I've lived in three villages around cambridge before settling in the 'big town' itself, but grew up in them so never really had too much bovver from the yokels. Linton was in fact one of them.

coolma · 30/06/2009 20:16

ooh could be Ashdon, Horningsea or Hadstock?

Heated · 30/06/2009 20:24

Some people really don't crawl that far out of the fens. Probably still at the primordial stage.

cupcakesinthesnow · 30/06/2009 20:27

Why would middle aged strangers call you a posh c* while cycling?!?!?

pointydog · 30/06/2009 20:37

The actions of these local people is indefensible, but think about it a bit.

Cambridge, wealth, overrun with plummy-voiced folk, contrasting with areas of great deprivation (it ain't all pretty countryside and rosy cottages).

herbietea · 30/06/2009 20:40

This reply has been deleted

Message withdrawn

coolma · 30/06/2009 21:14

Ely has a waitrose too, and the villages around there are a bit - um - 'funny'..

coolma · 30/06/2009 21:14

There's also a hell of a lot of hidden deprivation in Cambdridge itself you know..

boogiewoogie · 30/06/2009 21:43

Let me guess, Letworth? Bar Hill? Arbury? There's a Waitrose in Trumpington but as far as I know, it's okay there.

boogiewoogie · 30/06/2009 21:45

Sorry that should be Letchworth. I thought of another one, Oxmoor?

jodee · 30/06/2009 21:54

Errm, St Neots, (thinking Great Paxton) ?

kathyis6incheshigh · 30/06/2009 22:06

Was it in the Fens? They are notoriously inbred - the customers in the shop were probably all closely related to the shop owners.

Clwc · 01/07/2009 10:54

I don't think the OP will give us the name of the village, but she is definitely not being unreasonable. It's shocking behaviour from people who should know better.

...and, victoria, I hope you're referring to North Wales. It's lovely here in South Wales. Even in the yucky parts of the big towns people are usually nice enough. The valley-dwellers are brilliant people!

AliGrylls · 01/07/2009 11:07

I think this is what is known as inverse snobbery.

coolma · 01/07/2009 13:28

Gosh I must be a in bred, ill mannered yobbo as my mother comes from March, right in the middle of the fens...that would count for the six toes on each foot then

GrendelsMum · 01/07/2009 16:37

It's somewhere north of Cambridge, isn't it?

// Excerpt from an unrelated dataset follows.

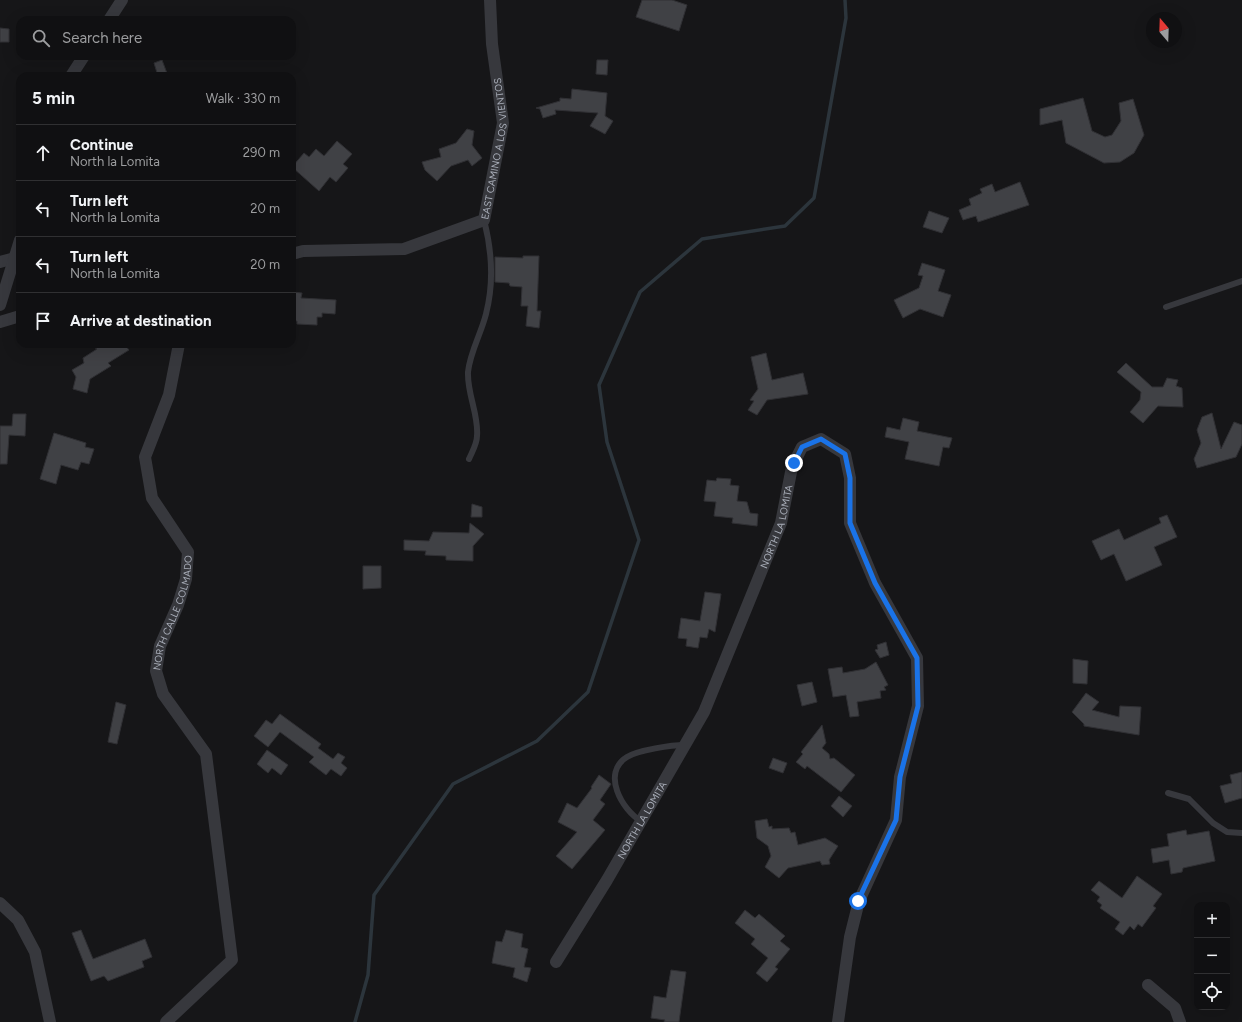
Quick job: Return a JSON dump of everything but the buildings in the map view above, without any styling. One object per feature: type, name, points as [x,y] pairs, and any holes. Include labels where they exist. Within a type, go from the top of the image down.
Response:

But more seriously, there is a lot of deprivation in East Anglia, and I do feel sorry for some of the young people growing up there - Cambridge offers a constant stream of clever, apparently posh and rich people going off to high paid jobs, while a lot of young people from the region don't have the educational skills to take on any kind of decent employment. There are jobs for biotech engineers, and jobs for strawberry pickers, and very little in between. Meanwhile, the biotech engineers and strawberry pickers are pushing house prices up.

Not that that in any way excuses bad behaviour, but I think it probably does explain it to some extent.

knockedgymnast · 01/07/2009 22:29

and to think I wanted to move BACK to Cambridge. Perhaps that says more about me than the place itself

FairLadyRantALot · 01/07/2009 22:36

Do you live in Royston Vasey (sp?)....
oh dear....definitely don't shop there again....

FairLadyRantALot · 01/07/2009 22:41

hehe...now that I read Cambridgeshire...it is not really Royston (not the Vasey kind, is it ....although that counts as Hertfordshire, iirc...

onebatmother · 01/07/2009 22:42

Fens is def odd. It's that low, low, wide, wide sky that seems to flatten the landscape - it's anxiety-inducing. That, and the fact that for a long time there was only one road out, which encouraged a diminishing gene pool (always check for more fingers than strictly necessary).

MamaHobgoblin · 01/07/2009 22:55

I was thinking somewhere in East Anglia when I started reading your post, so I wasn't too far off! Rural deprivation and a large international population (migrant farmworkers).

Don't mess with the Fens. I find the fenlands a scary, scary place. Disorienting, and you lose your bearings because there aren't any hills to navigate by, so you'd think the roads would run more or less straight from village to village, but they constantly make 90 degree turns because of all the ditches and dykes.

I think it's deliberate!

(no offence intended. I still find it a scary place, though.)